For this purpose the following regular expression has been constructed:

(\<ct:([^\s\>]*)([^\>]*)\>)

This expression works as expected but it breaks when the following code is parsed

<ct:form/input type="attr1" value="$item->field">

The original regular expression breaks because of the > character in the $item->field. I would need to construct a regular expression that ignores the -> or => but not the single >.

I am open to any suggestions... Thanks for your help in advance.

You could try using negative lookbehind like that:

(\<ct:([^\s\>]*)(.*?)(?<!-|=)\>)

Matches :

<ct:tagname attr="attr1" attr="attr2">
<ct:form/input type="attr1" value="$item->field">

Not sure that it the best suited solution for your case, but that respects the constraints.
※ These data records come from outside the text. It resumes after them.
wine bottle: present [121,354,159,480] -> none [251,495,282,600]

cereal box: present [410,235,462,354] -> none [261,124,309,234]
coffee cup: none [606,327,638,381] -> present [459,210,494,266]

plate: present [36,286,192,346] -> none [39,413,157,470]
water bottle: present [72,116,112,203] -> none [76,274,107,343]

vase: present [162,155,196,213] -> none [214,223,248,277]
I think what you want to do is not recognize the -> and =>, but ignore everything between pairs of quotes.

I think it can be done by inserting ((

("[^"]*")*

)) at the opportune place.

In general, any parsing problem rapidly runs into language constructs that are context-free but not regular. It may be a better[1] solution to write a context-free parser, ignoring everything except the elements you're interested in.

[1] "better" as seen from a viewpoint of Being The Right Thing, not necessarily a return on investment one.

Try this:

<ct:([^\s\>]*)((?:\s+\w+\s*=\s*(?:"[^"]*"|'[^']*')\s*)*)>

But if that’s XML, use should better use a XML parser.

My suggestion is to match to the attributes in the same expression.

\<ct:([^\s\>]*)((([a-x0-9]+)=\"([^\"]*)\")*)\>

edit: removed part about > not being valid xml in attribute values.